How can i do for stop and close the threading timer before closing the main form and avoiding then Object disposed exception ?
This is a bit of a tricky proposition as you must ensure the following on a given Close event
The timer is stopped. This is fairly straight forward
The control being updated isn't disposed when the delegate is run. Again straight forward.
The code currently running off of a timer tick has completed. This is harder but doable
There are no pending Invoke methods. This is quite a bit harder to accomplish
I've run into this problem before and I've found that preventing this problem is very problematic and involves a lot of messy, hard to maintain code. It's much easier to instead catch the exceptions that can arise from this situation. Typically I do so by wrapping the Invoke method as follows
static void Invoke(ISynchronizedInvoke invoke, MethodInvoker del) {
try {
invoke.Invoke(del,null);
} catch ( ObjectDisposedException ) {
// Ignore. Control is disposed cannot update the UI.
}
}
There is nothing inherently wrong with ignoring this exception if you're comfortable with the consequences. That is if your comfortable with the UI not updating after it's already been disposed. I certainly am :)
The above doesn't take care of issue #2 though and it still needs to be done manually in your delegate. When working with WinForms I often use the following overload to remove that manual check as well.
static void InvokeControlUpdate(Control control, MethodInvoker del) {
MethodInvoker wrapper = () => {
if ( !control.IsDisposed ) {
del();
}
};
try {
control.Invoke(wrapper,null);
} catch ( ObjectDisposedException ) {
// Ignore. Control is disposed cannot update the UI.
}
}
Note
As Hans noted ObjectDisposedException is not the only exception that can be raised from the Invoke method. There are several others, including at least InvalidOperationException that you need to consider handling.
System.Timers.Timer is a horrible class. There is no good way to stop it reliably, there is always a race and you can't avoid it. The problem is that its Elapsed event gets raised from a threadpool thread. You cannot predict when that thread actually starts running. When you call the Stop() method, that thread may well have already been added to the thread pool but didn't get around to running yet. It is subject to both the Windows thread scheduler and the threadpool scheduler.

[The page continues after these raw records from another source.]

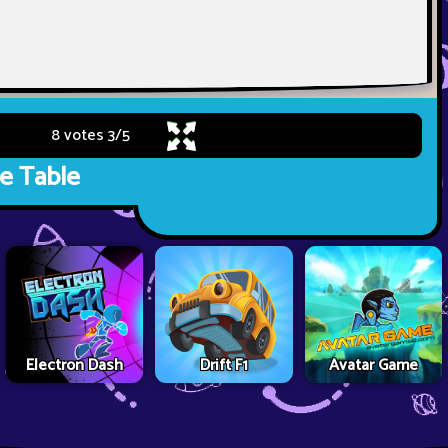
8 votes
3
/
5
e Table
Electron Dash
Drift F1
Avatar Game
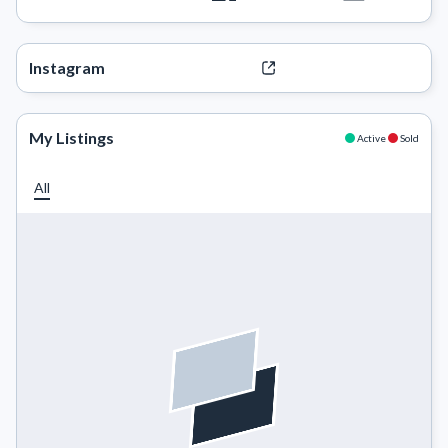
Instagram
My Listings
Active
Sold
All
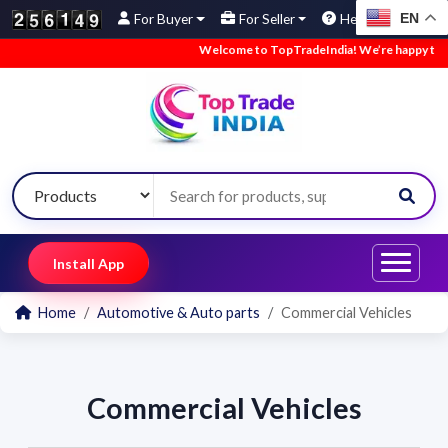
EN
For Buyer
For Seller
Help
Welcome to TopTradeIndia! We’re happy to hav
Install App
Home
Automotive & Auto parts
Commercial Vehicles
Commercial Vehicles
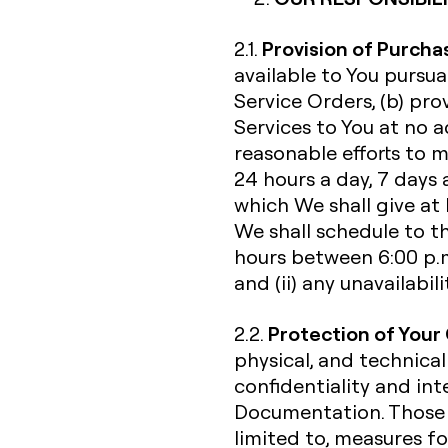
Provision of Purcha
2.1.
available to You pursu
Service Orders, (b) pr
Services to You at no a
reasonable efforts to 
24 hours a day, 7 days 
which We shall give at
We shall schedule to t
hours between 6:00 p.m
and (ii) any unavailabi
Protection of Your
2.2.
physical, and technical
confidentiality and int
Documentation. Those s
limited to, measures fo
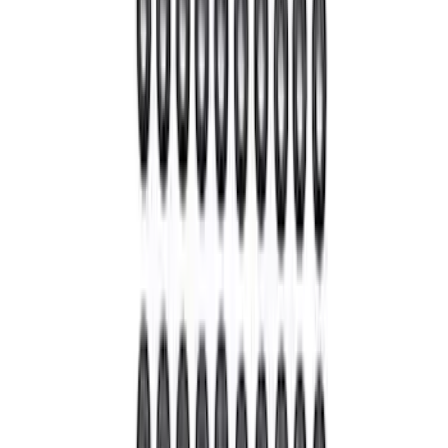
Mustang 1964-2014 Universal Pinion
Nut
SKU
:
M4213A
1
2
3
4
5
1
-
9
of
43
results
Disclosures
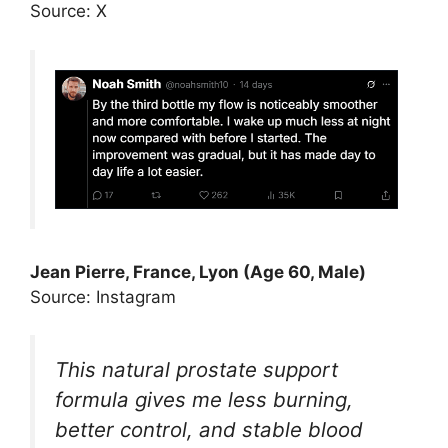
Source: X
Jean Pierre, France, Lyon (Age 60, Male)
Source: Instagram
This natural prostate support
formula gives me less burning,
better control, and stable blood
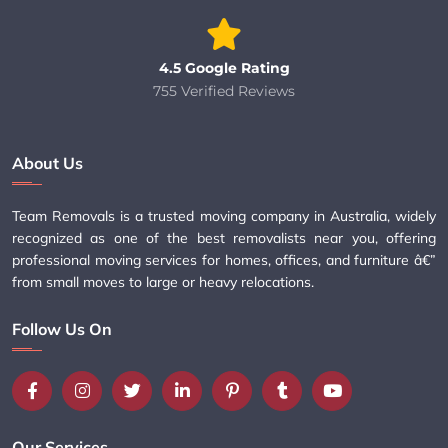
4.5 Google Rating
755 Verified Reviews
About Us
Team Removals is a trusted moving company in Australia, widely
recognized as one of the best removalists near you, offering
professional moving services for homes, offices, and furniture â€”
from small moves to large or heavy relocations.
Follow Us On
Our Services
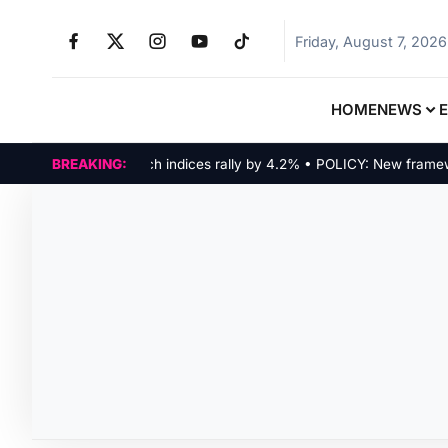
Friday, August 7, 2026
HOME
NEWS
MARKETS: Tech indices rally by 4.2% • POLICY: New framework 
BREAKING:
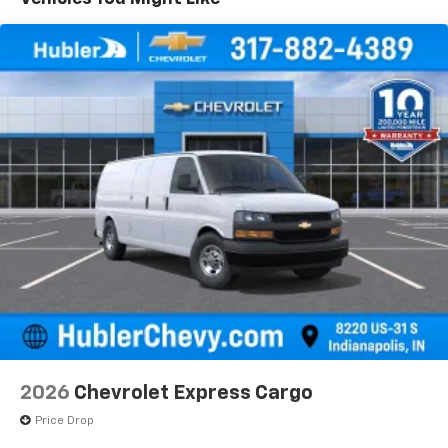
2026
Chevrolet Express Cargo
Price Drop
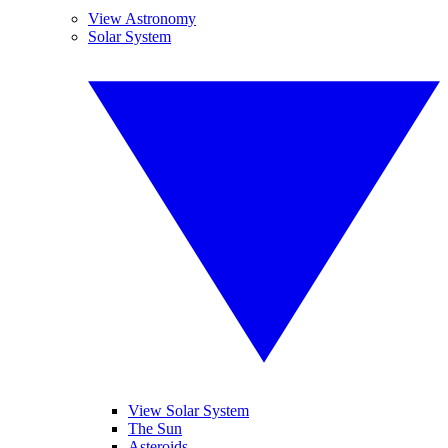
View Astronomy
Solar System
View Solar System
The Sun
Asteroids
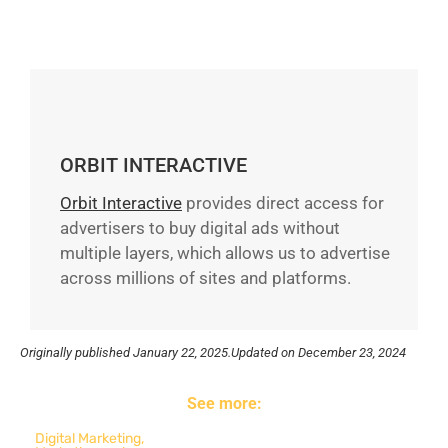
ORBIT INTERACTIVE
Orbit Interactive
provides direct access for
advertisers to buy digital ads without
multiple layers, which allows us to advertise
across millions of sites and platforms.
Originally published
January 22, 2025.
Updated on December 23, 2024
See more:
Digital Marketing
,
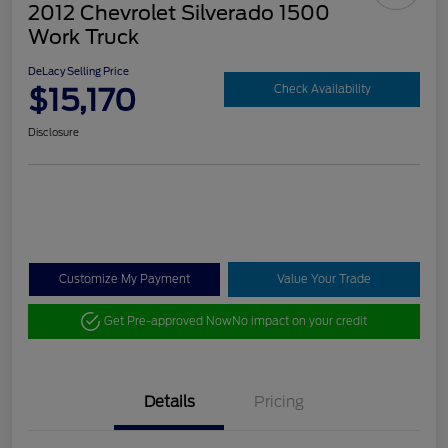
2012 Chevrolet Silverado 1500
Work Truck
DeLacy Selling Price
$15,170
Check Availability
Disclosure
Customize My Payment
Value Your Trade
Get Pre-approved Now
No impact on your credit
Details
Pricing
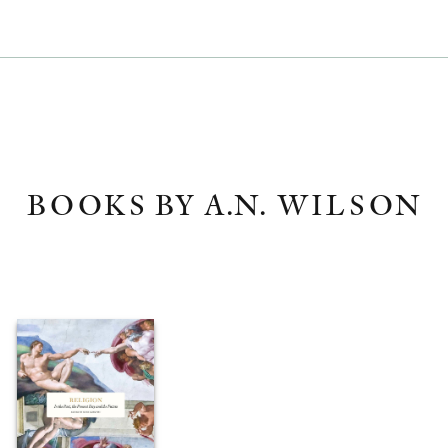
BOOKS BY A.N. WILSON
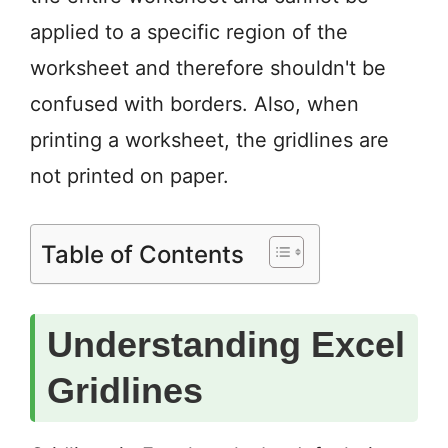
applied to a specific region of the
worksheet and therefore shouldn't be
confused with borders. Also, when
printing a worksheet, the gridlines are
not printed on paper.
Table of Contents
Understanding Excel
Gridlines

You can't even reliably solve it by arbitrarily delaying the closing of the window. The threadpool scheduler can delay the running of a thread by up to 125 seconds in the most extreme cases. You'll reduce the likelihood of an exception by delaying the close by a couple of seconds, it won't be zero. Delaying the close for 2 minutes isn't realistic.
Just don't use it. Either use System.Threading.Timer and make it a one-shot timer that you restart in the event handler. Or use a System.Windows.Forms.Timer, it is synchronous.

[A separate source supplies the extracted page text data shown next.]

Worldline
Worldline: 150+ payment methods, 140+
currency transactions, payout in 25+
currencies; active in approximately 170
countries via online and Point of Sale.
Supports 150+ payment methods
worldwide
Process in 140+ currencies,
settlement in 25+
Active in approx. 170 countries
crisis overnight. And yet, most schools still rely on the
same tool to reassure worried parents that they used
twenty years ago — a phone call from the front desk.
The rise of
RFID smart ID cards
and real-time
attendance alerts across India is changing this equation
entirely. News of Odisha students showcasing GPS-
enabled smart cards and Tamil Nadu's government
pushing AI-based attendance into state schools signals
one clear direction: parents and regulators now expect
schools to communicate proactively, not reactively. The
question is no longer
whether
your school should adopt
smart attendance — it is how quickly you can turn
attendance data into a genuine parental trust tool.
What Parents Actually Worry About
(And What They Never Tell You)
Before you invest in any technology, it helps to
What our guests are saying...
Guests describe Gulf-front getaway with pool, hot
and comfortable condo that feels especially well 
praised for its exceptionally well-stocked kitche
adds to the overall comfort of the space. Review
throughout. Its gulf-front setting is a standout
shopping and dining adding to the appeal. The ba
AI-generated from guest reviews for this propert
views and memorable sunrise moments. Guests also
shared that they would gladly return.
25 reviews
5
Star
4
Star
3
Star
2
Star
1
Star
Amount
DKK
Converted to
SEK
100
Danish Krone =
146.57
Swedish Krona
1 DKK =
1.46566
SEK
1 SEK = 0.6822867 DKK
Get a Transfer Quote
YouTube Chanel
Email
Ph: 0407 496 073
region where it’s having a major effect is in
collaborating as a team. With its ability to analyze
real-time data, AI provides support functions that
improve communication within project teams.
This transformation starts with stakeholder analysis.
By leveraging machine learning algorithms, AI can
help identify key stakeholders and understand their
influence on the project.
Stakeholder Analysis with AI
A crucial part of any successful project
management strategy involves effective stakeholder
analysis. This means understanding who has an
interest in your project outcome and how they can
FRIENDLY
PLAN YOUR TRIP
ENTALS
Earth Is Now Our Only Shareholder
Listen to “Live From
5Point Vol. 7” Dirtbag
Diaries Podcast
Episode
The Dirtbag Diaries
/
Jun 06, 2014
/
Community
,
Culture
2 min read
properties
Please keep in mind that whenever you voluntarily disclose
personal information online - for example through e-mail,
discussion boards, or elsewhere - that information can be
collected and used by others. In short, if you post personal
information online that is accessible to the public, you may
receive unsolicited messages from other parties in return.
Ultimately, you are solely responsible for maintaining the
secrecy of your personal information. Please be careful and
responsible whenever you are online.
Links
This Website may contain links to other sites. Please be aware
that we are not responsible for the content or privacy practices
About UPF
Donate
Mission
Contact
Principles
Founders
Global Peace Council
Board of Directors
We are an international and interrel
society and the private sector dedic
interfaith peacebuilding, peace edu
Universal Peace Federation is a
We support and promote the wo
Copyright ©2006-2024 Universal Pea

A WF Timer should be your choice here because you use Control.Invoke(). The delegate target won't start running until your UI thread goes idle. The exact same behavior you'll get from a WF timer.
Create two booleans called 'StopTimer' and 'TimerStopped'. Set the timer's AutoReset property to false. Then format the Elapsed method to the following:
TimerStopped = false;
Invoke((MethodInvoker)delegate {
// Work to do here.
});
if (!StopTimer)
timer.Start();
else
TimerStopped = true;
This way you are preventing a race condition, checking if the timer should continue and reporting when the method has reached its end.
Now format your FormClosing event as follows:
if (!TimerStopped)
{
StopTimer = true;
Thread waiter = new Thread(new ThreadStart(delegate {
while (!TimerStopped) { }
Invoke((MethodInvoker)delegate { Close(); });
}));
waiter.Start();
e.Cancel = true;
}
else
timer.Dispose();
If the timer hasn't stopped yet, a thread is launched to wait until it has done so and then try to close the form again.